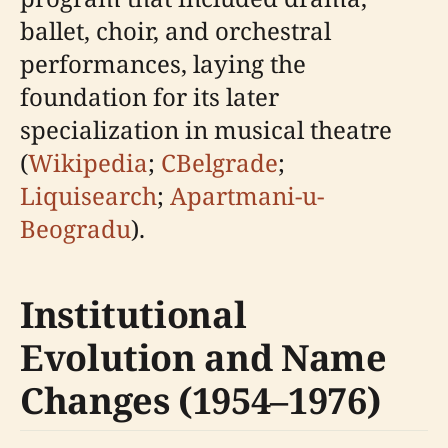
ballet, choir, and orchestral
performances, laying the
foundation for its later
specialization in musical theatre
(
Wikipedia
;
CBelgrade
;
Liquisearch
;
Apartmani-u-
Beogradu
).
Institutional
Evolution and Name
Changes (1954–1976)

#### [What the task requires]
Retype all of the material above exactly; the pictures stay out.

#### [Exercise output]
ballet, choir, and orchestral
performances, laying the
foundation for its later
specialization in musical theatre
(
Wikipedia
;
CBelgrade
;
Liquisearch
;
Apartmani-u-
Beogradu
).
Institutional
Evolution and Name
Changes (1954–1976)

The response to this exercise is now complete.